» **Текст для анализа**
Посещение Владыки было праздником для каждого прихода. Своим архипастырским словом он умиротворял церковные дрязги, стараясь везде внести дух мира и братолюбия, предупреждал воздерживаться от клеветы, говоря, что даже могущественный царь и пророк Давид, имевший множество воинов, и тот взывал к Богу: «Избави мя, Господи, от клеветы человеческия».

Владыка часто летал самолетом, но любил ездить на автомобиле даже на большие расстояния — в Чимкент, в Семипалатинск. Диакона и иподиаконов Владыка отправлял поездом, а сам ехал на своем стареньком черном ЗИМе вдвоем с водителем.

«Бывало, ночью едем, — вспоминает шофер Владыки Захар Иванович, — Владыка сзади сидит и всю дорогу что-нибудь рассказывает, чтобы я не уснул. Он был прекрасный рассказчик. Когда он рассказывает, ты будто видишь все это. Он обладал всесторонними познаниями, хорошо знал художественную литературу, медицину. Я спрашивал: «Владыка, откуда все это?» — «Это из жизни моей».

Однажды мы приехали с Владыкой в Талды-Курган. В 9 часов утра он начал служить Литургию, а в 10 часов началось землетрясение. Я стоял на улице, и на моих глазах развалилась крестилка. Смотрю — мой ЗИМ ходуном ходит. Молитвенный дом,

174

где идет служба, ветхий, вот-вот рухнет. Я бегу в алтарь спасать Владыку. В церкви все спокойно, народ молится, Владыка стоит у Престола. Я подхожу: «Владыка, — шепчу, — землетрясение!» — «Я слышу без тебя» — отвечает. «Владыка, — продолжаю, — надо уйти!» — «Ты иди к машине». — «Владыка, — настаиваю я, — выходите на улицу!»— «Иди к машине. Что Господь даст, то и будет». Служба закончилась благополучно.

В этот же день мы возвращались с Владыкой в Алма-Ату. По дороге были заметны следы землетрясения, повалилось много саманных домов. А в молитвенном доме, где совершалась Литургия, даже трещины не было. Это чудо. Господь нас сохранил.

Каждый год весной, когда начинали распускаться деревья, мы ездили с Владыкой в рощу Баума на место убиения епископа Пимена1. Поездки эти были секретные — только он и я, вдвоем. Чтобы заметить это место, я прибил вблизи на дерево гвоздь и повесил на него старый башмак. По этой метке мы всегда находили это святое место. Владыка служил там панихиду, и мы уезжали».

Так же паломничал в Аксайское ущелье к могиле преподобномучеников иеромонахов Серафима и Феогноста.2


1 Епископ Верненский и Семиреченский, викарий Ташкентской и Туркестанской епархии Пимен (Белоликов) расстрелян 3/16 сентября 1918 года в роще Баума бойцами отряда Мамонтова. Решением Синодальной комиссии при Московском Патриархате священномученик Пимен прославлен в лике местночтимых святых 12 октября 1997 года. В августе 2000 года на Юбилейном Архиерейском соборе внесен в собор новомучеников и исповедников Российских для общецерковного почитания. Память 3/16 сентября.

» **Исходные данные**
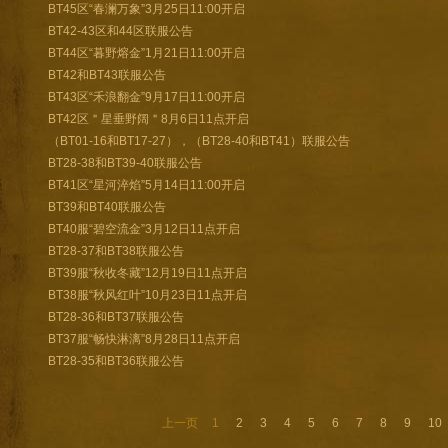
BT45区“春澜万象”3月25日11:00开启
BT42-43区和44区联服公告
BT44区“暮野熔金”1月21日11:00开启
BT42和BT43联服公告
BT43区“禾浪翻金”9月17日11:00开启
BT42区＂星垂野阔＂8月6日11点开启
（BT01-16和BT17-27），（BT28-40和BT41）联服公告
BT28-38和BT39-40联服公告
BT41区“星河淬焰”5月14日11:00开启
BT39和BT40联服公告
BT40服“碧空流金”3月12日11点开启
BT28-37和BT38联服公告
BT39服“秋收冬藏”12月19日11点开启
BT38服“秋风红叶”10月23日11点开启
BT28-36和BT37联服公告
BT37服“畅快淋漓”8月28日11点开启
BT28-35和BT36联服公告
上一页
1
2
3
4
5
6
7
8
9
10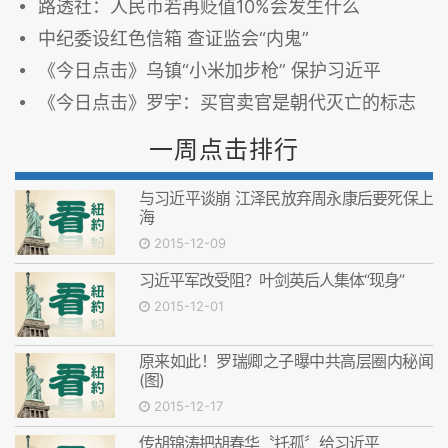
路透社：人民币若再贬值10%会发生什么
中纪委设红色信箱 查证监会“内鬼”
《今日点击》乌镇“小米加步枪” 保护习近平
《今日点击》罗宇：买官卖官是朝代灭亡的标志
一周点击排行
与习近平谈崩 江泽民放弃周永康后要死保上
海
2015-12-09
习近平军改受阻？叶剑英后人集体“现身”
2015-12-01
原来如此！罗瑞卿之子曝中共高层圈内秘闻
(图)
2015-12-17
传胡锦涛把胡春华〝托孤〞给习近平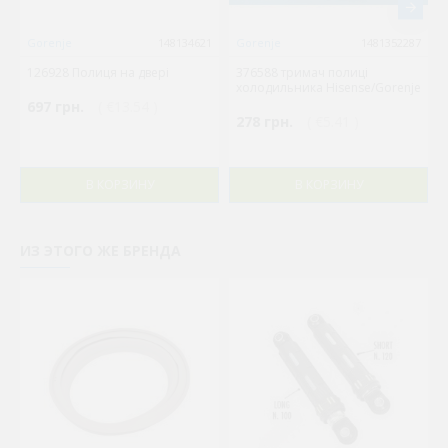
Gorenje
148134621
Gorenje
1481352287
126928 Полиця на двері
376588 тримач полиці
холодильника Hisense/Gorenje
697 грн.
( €13.54 )
278 грн.
( €5.41 )
В КОРЗИНУ
В КОРЗИНУ
ИЗ ЭТОГО ЖЕ БРЕНДА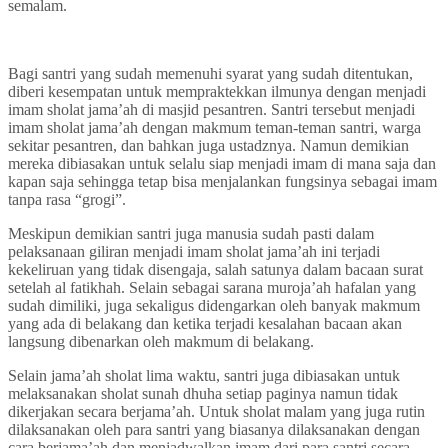
semalam.
Bagi santri yang sudah memenuhi syarat yang sudah ditentukan,
diberi kesempatan untuk mempraktekkan ilmunya dengan menjadi
imam sholat jama’ah di masjid pesantren. Santri tersebut menjadi
imam sholat jama’ah dengan makmum teman-teman santri, warga
sekitar pesantren, dan bahkan juga ustadznya. Namun demikian
mereka dibiasakan untuk selalu siap menjadi imam di mana saja dan
kapan saja sehingga tetap bisa menjalankan fungsinya sebagai imam
tanpa rasa “grogi”.
Meskipun demikian santri juga manusia sudah pasti dalam
pelaksanaan giliran menjadi imam sholat jama’ah ini terjadi
kekeliruan yang tidak disengaja, salah satunya dalam bacaan surat
setelah al fatikhah. Selain sebagai sarana muroja’ah hafalan yang
sudah dimiliki, juga sekaligus didengarkan oleh banyak makmum
yang ada di belakang dan ketika terjadi kesalahan bacaan akan
langsung dibenarkan oleh makmum di belakang.
Selain jama’ah sholat lima waktu, santri juga dibiasakan untuk
melaksanakan sholat sunah dhuha setiap paginya namun tidak
dikerjakan secara berjama’ah. Untuk sholat malam yang juga rutin
dilaksanakan oleh para santri yang biasanya dilaksanakan dengan
cara berjama’ah dan menjadwalkan imam dari para santri secara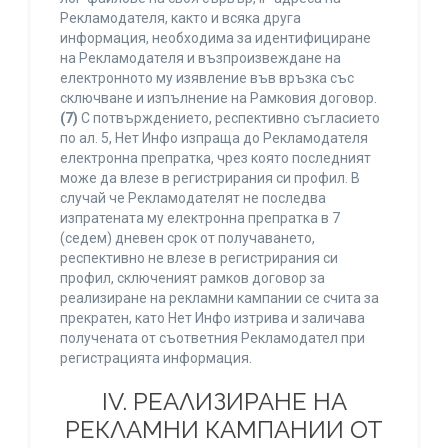
Рекламодателя, както и всяка друга
информация, необходима за идентифициране
на Рекламодателя и възпроизвеждане на
електронното му изявление във връзка със
сключване и изпълнение на Рамковия договор.
(7)
С потвърждението, респективно съгласието
по ал. 5, Нет Инфо изпраща до Рекламодателя
електронна препратка, чрез която последният
може да влезе в регистрирания си профил. В
случай че Рекламодателят не последва
изпратената му електронна препратка в 7
(седем) дневен срок от получаването,
респективно не влезе в регистрирания си
профил, сключеният рамков договор за
реализиране на рекламни кампании се счита за
прекратен, като Нет Инфо изтрива и заличава
получената от съответния Рекламодател при
регистрацията информация.
IV. РЕАЛИЗИРАНЕ НА
РЕКЛАМНИ КАМПАНИИ ОТ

» **Условия задания**
a – Перепишите без изменений фрагмент текста о поездках Владыки между словами «Однажды мы приехали» и «Господь нас сохранил.» включительно.
b – Продолжите текст о поездках Владыки, начиная сразу после последнего приведенного в нем предложения.

» **Ответы по заданиям**
a –
Однажды мы приехали с Владыкой в Талды-Курган. В 9 часов утра он начал служить Литургию, а в 10 часов началось землетрясение. Я стоял на улице, и на моих глазах развалилась крестилка. Смотрю — мой ЗИМ ходуном ходит. Молитвенный дом,

174

где идет служба, ветхий, вот-вот рухнет. Я бегу в алтарь спасать Владыку. В церкви все спокойно, народ молится, Владыка стоит у Престола. Я подхожу: «Владыка, — шепчу, — землетрясение!» — «Я слышу без тебя» — отвечает. «Владыка, — продолжаю, — надо уйти!» — «Ты иди к машине». — «Владыка, — настаиваю я, — выходите на улицу!»— «Иди к машине. Что Господь даст, то и будет». Служба закончилась благополучно.

В этот же день мы возвращались с Владыкой в Алма-Ату. По дороге были заметны следы землетрясения, повалилось много саманных домов. А в молитвенном доме, где совершалась Литургия, даже трещины не было. Это чудо. Господь нас сохранил.

b –
2 Преподобномученики иеромонахи Серафим и Феогност расстреляны в Аксайском ущелье близ Алма-Аты в 1921 году. В 1993 году причислены к лику местночтимых святых Алма-Атинской и Семипалатинской епархии. В августе 2000 года на Юбилейном Архиерейском соборе внесены в собор новомучеников и исповедников Российских для общецерковного почитания. Память 29 июля/11 августа.

175

Но особенно любил владыка Иосиф ездить в Караганду. Он говорил: «Караганда медом помазана», «Караганда на святых костях стоит» и «Поедем в благословенную Караганду». Ведь он сам последние шесть лет своего заключения находился в одном из многочисленных лагерей Карагандинской области, в поселке Актас, где работал на строительстве кирпичного завода, и видел и пережил все ужасы Карлага. Не однажды, приезжая в Караганду, Владыка ездил в Актас к своему бывшему бригадиру1. У них были дружественные отношения. В 70-е годы Лидия Владимировна Жукова его на автомобиле возила в Актас2.

Обычно Владыка приезжал в Караганду на престольные праздники — Рождество Пресвятой Богородицы (в честь этого праздника освящен основанный преподобным старцем Севастианом Карагандинским храм в районе Большой Михайловки) или Архистратига Божия Михаила (его храм находится в районе Тихоновки). С какой радостью встречали Владыку карагандинцы! Женщины платки кидали ему


1 Вероятно, в Актасе владыка Иосиф посещал своего бывшего бригадира Мироненко (был офицером Красной Армии), о котором упоминалось ранее в прошении Владыки на имя К. Б. Ворошилова. В записной книжке владыки Иосифа имеется такая запись: «Саша Мироненко крещен 5 мая 1957 года на Актасе. Е. Иосиф». Также в письмах владыки Иосифа упоминается о крещении детей Саши Мироненко. Кроме того, известно, что бригадир Мироненко приезжал к владыке Иосифу и в Алма-Ату.

2 В настоящее время монахиня Севастиана (Жукова) — настоятельница основанного преподобным Севастианом Карагандинским Рождество-Богородичного монастыря.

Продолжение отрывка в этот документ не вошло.